About 85 students at Carbon Canyon Christian School in Brea, California, watched as a butcher immobilized and then slaughtered a 2-year-old 1,000 pound steer named T-Bone. The steer had been raised at the school, and was part of a project to teach children where meat comes from. Of course, animal rights activists were less than thrilled.
Despite the fact that the school obtained parental permission for all children who watched the slaughter, animal rights activists were aghast that children would be exposed to seeing how cows are slaughtered from meat. Of course it wasn’t so long ago that many young children would have been actively participating in the killing of animals on the farm.
About a dozen teenaged animal right activists from other schools in the area unsuccessfully tried to stop the slaughter, and Lacey Levitt of Last Chance for Animals from chiming in that, “Studies have shown that when children view violence against animals, it desensitizes them to animal cruelty and makes them more aggressive.”
After slaughtering the animal, the butcher gave the children a close-up look at the heart, tendons and other internal organs of the cow.

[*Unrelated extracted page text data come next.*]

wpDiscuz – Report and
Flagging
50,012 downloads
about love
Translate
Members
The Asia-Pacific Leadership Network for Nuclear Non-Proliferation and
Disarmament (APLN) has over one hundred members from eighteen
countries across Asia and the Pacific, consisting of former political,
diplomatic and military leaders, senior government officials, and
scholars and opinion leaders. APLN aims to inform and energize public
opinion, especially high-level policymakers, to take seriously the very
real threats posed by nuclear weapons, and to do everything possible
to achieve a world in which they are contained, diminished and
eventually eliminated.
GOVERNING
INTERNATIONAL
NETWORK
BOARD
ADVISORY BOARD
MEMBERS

Although the activists were troubled by the slaughter, the kids seemed to handle it okay. The Associated Press reported that a few got queasy but that others found it an educational experience. Suzanne Daigle, 14, told The Orange County Register that, “I want to be a surgical nurse and that proved to me that I could handle watching it. The butcher was very skilled. It wasn’t violent.”
Sources:
Cow’s Slaughter Causes Uproar. KCBS Channel 2000, May 19, 2001.
Class gets a graphic lesson on meat. Chelsea J. Carter, The Associated Press, May 19, 2001.